- **TASK INSTRUCTIONS**: From each entry in the material below, pull out every catalog field and its value, copying each line character for character.

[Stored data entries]
◇ ◇ ◇ ◇ ◇ ◇ ◇
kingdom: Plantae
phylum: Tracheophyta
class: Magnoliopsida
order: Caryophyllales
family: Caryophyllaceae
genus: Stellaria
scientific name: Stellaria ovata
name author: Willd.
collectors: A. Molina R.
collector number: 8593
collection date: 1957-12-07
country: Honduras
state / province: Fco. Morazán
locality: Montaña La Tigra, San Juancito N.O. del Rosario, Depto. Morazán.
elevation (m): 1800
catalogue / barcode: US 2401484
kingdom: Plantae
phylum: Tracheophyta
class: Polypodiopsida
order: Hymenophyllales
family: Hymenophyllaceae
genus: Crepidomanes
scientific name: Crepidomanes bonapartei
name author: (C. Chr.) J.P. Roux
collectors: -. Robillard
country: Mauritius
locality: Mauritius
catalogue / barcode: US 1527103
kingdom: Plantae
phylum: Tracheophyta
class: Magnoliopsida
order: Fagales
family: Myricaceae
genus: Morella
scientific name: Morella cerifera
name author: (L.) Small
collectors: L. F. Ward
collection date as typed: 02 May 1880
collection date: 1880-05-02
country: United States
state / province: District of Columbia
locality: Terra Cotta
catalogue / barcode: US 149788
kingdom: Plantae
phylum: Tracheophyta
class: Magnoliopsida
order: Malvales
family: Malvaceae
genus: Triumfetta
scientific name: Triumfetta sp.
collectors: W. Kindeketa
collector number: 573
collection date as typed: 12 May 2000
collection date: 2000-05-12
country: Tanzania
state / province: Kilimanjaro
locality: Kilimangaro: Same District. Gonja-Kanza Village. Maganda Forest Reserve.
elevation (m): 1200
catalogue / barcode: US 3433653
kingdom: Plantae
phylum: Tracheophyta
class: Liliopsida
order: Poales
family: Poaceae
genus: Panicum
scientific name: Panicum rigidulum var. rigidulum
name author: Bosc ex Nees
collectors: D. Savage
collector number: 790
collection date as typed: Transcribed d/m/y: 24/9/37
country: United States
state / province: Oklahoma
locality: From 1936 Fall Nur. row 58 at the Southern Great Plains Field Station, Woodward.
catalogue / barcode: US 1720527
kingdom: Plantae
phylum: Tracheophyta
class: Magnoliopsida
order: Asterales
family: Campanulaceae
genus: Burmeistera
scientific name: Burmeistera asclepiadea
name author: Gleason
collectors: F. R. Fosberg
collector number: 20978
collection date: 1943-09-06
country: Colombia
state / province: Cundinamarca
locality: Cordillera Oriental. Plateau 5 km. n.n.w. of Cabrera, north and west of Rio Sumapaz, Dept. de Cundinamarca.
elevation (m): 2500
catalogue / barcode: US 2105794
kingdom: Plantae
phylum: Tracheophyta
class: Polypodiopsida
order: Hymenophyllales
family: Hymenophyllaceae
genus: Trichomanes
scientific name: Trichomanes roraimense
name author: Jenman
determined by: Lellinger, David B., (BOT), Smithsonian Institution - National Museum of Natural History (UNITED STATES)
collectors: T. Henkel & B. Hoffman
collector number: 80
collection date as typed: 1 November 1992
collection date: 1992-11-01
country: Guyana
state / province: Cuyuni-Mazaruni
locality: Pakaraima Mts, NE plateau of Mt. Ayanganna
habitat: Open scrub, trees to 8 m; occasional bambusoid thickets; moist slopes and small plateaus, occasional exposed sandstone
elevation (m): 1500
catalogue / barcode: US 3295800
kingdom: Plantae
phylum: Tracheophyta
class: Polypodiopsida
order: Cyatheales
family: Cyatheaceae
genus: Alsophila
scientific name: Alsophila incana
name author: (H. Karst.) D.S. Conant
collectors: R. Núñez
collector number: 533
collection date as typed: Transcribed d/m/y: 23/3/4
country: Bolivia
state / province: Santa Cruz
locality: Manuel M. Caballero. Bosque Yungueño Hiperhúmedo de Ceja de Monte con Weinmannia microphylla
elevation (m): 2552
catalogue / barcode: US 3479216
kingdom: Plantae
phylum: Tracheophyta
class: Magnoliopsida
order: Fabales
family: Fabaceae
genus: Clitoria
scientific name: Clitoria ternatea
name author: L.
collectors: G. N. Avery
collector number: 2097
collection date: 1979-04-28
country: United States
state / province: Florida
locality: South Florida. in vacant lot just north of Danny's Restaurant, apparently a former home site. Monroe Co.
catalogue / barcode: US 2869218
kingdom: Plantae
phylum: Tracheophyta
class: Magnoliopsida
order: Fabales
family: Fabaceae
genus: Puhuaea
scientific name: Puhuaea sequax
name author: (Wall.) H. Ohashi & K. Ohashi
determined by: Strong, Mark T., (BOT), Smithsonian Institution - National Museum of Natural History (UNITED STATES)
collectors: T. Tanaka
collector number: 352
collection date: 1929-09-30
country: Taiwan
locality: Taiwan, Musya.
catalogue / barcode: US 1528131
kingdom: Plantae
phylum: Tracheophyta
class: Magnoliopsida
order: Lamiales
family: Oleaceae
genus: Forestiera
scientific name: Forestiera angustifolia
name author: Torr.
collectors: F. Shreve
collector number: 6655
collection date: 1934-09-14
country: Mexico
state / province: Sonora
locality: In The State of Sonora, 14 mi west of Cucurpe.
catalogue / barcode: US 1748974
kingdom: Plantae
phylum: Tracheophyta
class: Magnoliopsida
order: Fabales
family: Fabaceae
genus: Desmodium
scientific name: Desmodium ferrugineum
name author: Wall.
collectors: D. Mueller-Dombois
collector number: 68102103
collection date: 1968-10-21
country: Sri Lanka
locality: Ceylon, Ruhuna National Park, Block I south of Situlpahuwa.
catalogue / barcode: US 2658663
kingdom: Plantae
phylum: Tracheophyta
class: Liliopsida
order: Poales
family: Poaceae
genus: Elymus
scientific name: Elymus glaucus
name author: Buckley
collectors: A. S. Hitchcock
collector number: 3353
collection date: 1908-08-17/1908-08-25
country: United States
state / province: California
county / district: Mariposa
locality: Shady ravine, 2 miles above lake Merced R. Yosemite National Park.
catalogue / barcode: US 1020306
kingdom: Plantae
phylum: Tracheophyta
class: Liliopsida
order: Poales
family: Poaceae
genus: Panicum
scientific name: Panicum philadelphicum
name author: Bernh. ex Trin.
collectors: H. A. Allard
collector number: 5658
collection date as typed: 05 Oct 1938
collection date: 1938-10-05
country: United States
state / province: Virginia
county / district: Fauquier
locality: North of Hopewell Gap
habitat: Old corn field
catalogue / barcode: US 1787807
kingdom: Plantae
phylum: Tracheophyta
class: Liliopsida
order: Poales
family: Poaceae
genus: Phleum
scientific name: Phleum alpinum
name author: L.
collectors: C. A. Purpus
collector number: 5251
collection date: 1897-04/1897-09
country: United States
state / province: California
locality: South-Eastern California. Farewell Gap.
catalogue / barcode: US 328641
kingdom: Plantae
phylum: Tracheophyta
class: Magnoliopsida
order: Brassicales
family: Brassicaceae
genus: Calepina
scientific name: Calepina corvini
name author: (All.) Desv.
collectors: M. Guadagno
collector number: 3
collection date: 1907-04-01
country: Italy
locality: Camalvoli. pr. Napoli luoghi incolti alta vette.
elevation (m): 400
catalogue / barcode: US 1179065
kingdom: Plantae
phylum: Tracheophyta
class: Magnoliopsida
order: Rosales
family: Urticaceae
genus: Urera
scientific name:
◇ ◇ ◇ ◇ ◇ ◇ ◇
- **SOLUTION TO THIS PROBLEM**:
kingdom: Plantae
phylum: Tracheophyta
class: Magnoliopsida
order: Caryophyllales
family: Caryophyllaceae
genus: Stellaria
scientific name: Stellaria ovata
name author: Willd.
collectors: A. Molina R.
collector number: 8593
collection date: 1957-12-07
country: Honduras
state / province: Fco. Morazán
locality: Montaña La Tigra, San Juancito N.O. del Rosario, Depto. Morazán.
elevation (m): 1800
catalogue / barcode: US 2401484
kingdom: Plantae
phylum: Tracheophyta
class: Polypodiopsida
order: Hymenophyllales
family: Hymenophyllaceae
genus: Crepidomanes
scientific name: Crepidomanes bonapartei
name author: (C. Chr.) J.P. Roux
collectors: -. Robillard
country: Mauritius
locality: Mauritius
catalogue / barcode: US 1527103
kingdom: Plantae
phylum: Tracheophyta
class: Magnoliopsida
order: Fagales
family: Myricaceae
genus: Morella
scientific name: Morella cerifera
name author: (L.) Small
collectors: L. F. Ward
collection date as typed: 02 May 1880
collection date: 1880-05-02
country: United States
state / province: District of Columbia
locality: Terra Cotta
catalogue / barcode: US 149788
kingdom: Plantae
phylum: Tracheophyta
class: Magnoliopsida
order: Malvales
family: Malvaceae
genus: Triumfetta
scientific name: Triumfetta sp.
collectors: W. Kindeketa
collector number: 573
collection date as typed: 12 May 2000
collection date: 2000-05-12
country: Tanzania
state / province: Kilimanjaro
locality: Kilimangaro: Same District. Gonja-Kanza Village. Maganda Forest Reserve.
elevation (m): 1200
catalogue / barcode: US 3433653
kingdom: Plantae
phylum: Tracheophyta
class: Liliopsida
order: Poales
family: Poaceae
genus: Panicum
scientific name: Panicum rigidulum var. rigidulum
name author: Bosc ex Nees
collectors: D. Savage
collector number: 790
collection date as typed: Transcribed d/m/y: 24/9/37
country: United States
state / province: Oklahoma
locality: From 1936 Fall Nur. row 58 at the Southern Great Plains Field Station, Woodward.
catalogue / barcode: US 1720527
kingdom: Plantae
phylum: Tracheophyta
class: Magnoliopsida
order: Asterales
family: Campanulaceae
genus: Burmeistera
scientific name: Burmeistera asclepiadea
name author: Gleason
collectors: F. R. Fosberg
collector number: 20978
collection date: 1943-09-06
country: Colombia
state / province: Cundinamarca
locality: Cordillera Oriental. Plateau 5 km. n.n.w. of Cabrera, north and west of Rio Sumapaz, Dept. de Cundinamarca.
elevation (m): 2500
catalogue / barcode: US 2105794
kingdom: Plantae
phylum: Tracheophyta
class: Polypodiopsida
order: Hymenophyllales
family: Hymenophyllaceae
genus: Trichomanes
scientific name: Trichomanes roraimense
name author: Jenman
determined by: Lellinger, David B., (BOT), Smithsonian Institution - National Museum of Natural History (UNITED STATES)
collectors: T. Henkel & B. Hoffman
collector number: 80
collection date as typed: 1 November 1992
collection date: 1992-11-01
country: Guyana
state / province: Cuyuni-Mazaruni
locality: Pakaraima Mts, NE plateau of Mt. Ayanganna
habitat: Open scrub, trees to 8 m; occasional bambusoid thickets; moist slopes and small plateaus, occasional exposed sandstone
elevation (m): 1500
catalogue / barcode: US 3295800
kingdom: Plantae
phylum: Tracheophyta
class: Polypodiopsida
order: Cyatheales
family: Cyatheaceae
genus: Alsophila
scientific name: Alsophila incana
name author: (H. Karst.) D.S. Conant
collectors: R. Núñez
collector number: 533
collection date as typed: Transcribed d/m/y: 23/3/4
country: Bolivia
state / province: Santa Cruz
locality: Manuel M. Caballero. Bosque Yungueño Hiperhúmedo de Ceja de Monte con Weinmannia microphylla
elevation (m): 2552
catalogue / barcode: US 3479216
kingdom: Plantae
phylum: Tracheophyta
class: Magnoliopsida
order: Fabales
family: Fabaceae
genus: Clitoria
scientific name: Clitoria ternatea
name author: L.
collectors: G. N. Avery
collector number: 2097
collection date: 1979-04-28
country: United States
state / province: Florida
locality: South Florida. in vacant lot just north of Danny's Restaurant, apparently a former home site. Monroe Co.
catalogue / barcode: US 2869218
kingdom: Plantae
phylum: Tracheophyta
class: Magnoliopsida
order: Fabales
family: Fabaceae
genus: Puhuaea
scientific name: Puhuaea sequax
name author: (Wall.) H. Ohashi & K. Ohashi
determined by: Strong, Mark T., (BOT), Smithsonian Institution - National Museum of Natural History (UNITED STATES)
collectors: T. Tanaka
collector number: 352
collection date: 1929-09-30
country: Taiwan
locality: Taiwan, Musya.
catalogue / barcode: US 1528131
kingdom: Plantae
phylum: Tracheophyta
class: Magnoliopsida
order: Lamiales
family: Oleaceae
genus: Forestiera
scientific name: Forestiera angustifolia
name author: Torr.
collectors: F. Shreve
collector number: 6655
collection date: 1934-09-14
country: Mexico
state / province: Sonora
locality: In The State of Sonora, 14 mi west of Cucurpe.
catalogue / barcode: US 1748974
kingdom: Plantae
phylum: Tracheophyta
class: Magnoliopsida
order: Fabales
family: Fabaceae
genus: Desmodium
scientific name: Desmodium ferrugineum
name author: Wall.
collectors: D. Mueller-Dombois
collector number: 68102103
collection date: 1968-10-21
country: Sri Lanka
locality: Ceylon, Ruhuna National Park, Block I south of Situlpahuwa.
catalogue / barcode: US 2658663
kingdom: Plantae
phylum: Tracheophyta
class: Liliopsida
order: Poales
family: Poaceae
genus: Elymus
scientific name: Elymus glaucus
name author: Buckley
collectors: A. S. Hitchcock
collector number: 3353
collection date: 1908-08-17/1908-08-25
country: United States
state / province: California
county / district: Mariposa
locality: Shady ravine, 2 miles above lake Merced R. Yosemite National Park.
catalogue / barcode: US 1020306
kingdom: Plantae
phylum: Tracheophyta
class: Liliopsida
order: Poales
family: Poaceae
genus: Panicum
scientific name: Panicum philadelphicum
name author: Bernh. ex Trin.
collectors: H. A. Allard
collector number: 5658
collection date as typed: 05 Oct 1938
collection date: 1938-10-05
country: United States
state / province: Virginia
county / district: Fauquier
locality: North of Hopewell Gap
habitat: Old corn field
catalogue / barcode: US 1787807
kingdom: Plantae
phylum: Tracheophyta
class: Liliopsida
order: Poales
family: Poaceae
genus: Phleum
scientific name: Phleum alpinum
name author: L.
collectors: C. A. Purpus
collector number: 5251
collection date: 1897-04/1897-09
country: United States
state / province: California
locality: South-Eastern California. Farewell Gap.
catalogue / barcode: US 328641
kingdom: Plantae
phylum: Tracheophyta
class: Magnoliopsida
order: Brassicales
family: Brassicaceae
genus: Calepina
scientific name: Calepina corvini
name author: (All.) Desv.
collectors: M. Guadagno
collector number: 3
collection date: 1907-04-01
country: Italy
locality: Camalvoli. pr. Napoli luoghi incolti alta vette.
elevation (m): 400
catalogue / barcode: US 1179065
kingdom: Plantae
phylum: Tracheophyta
class: Magnoliopsida
order: Rosales
family: Urticaceae
genus: Urera
scientific name:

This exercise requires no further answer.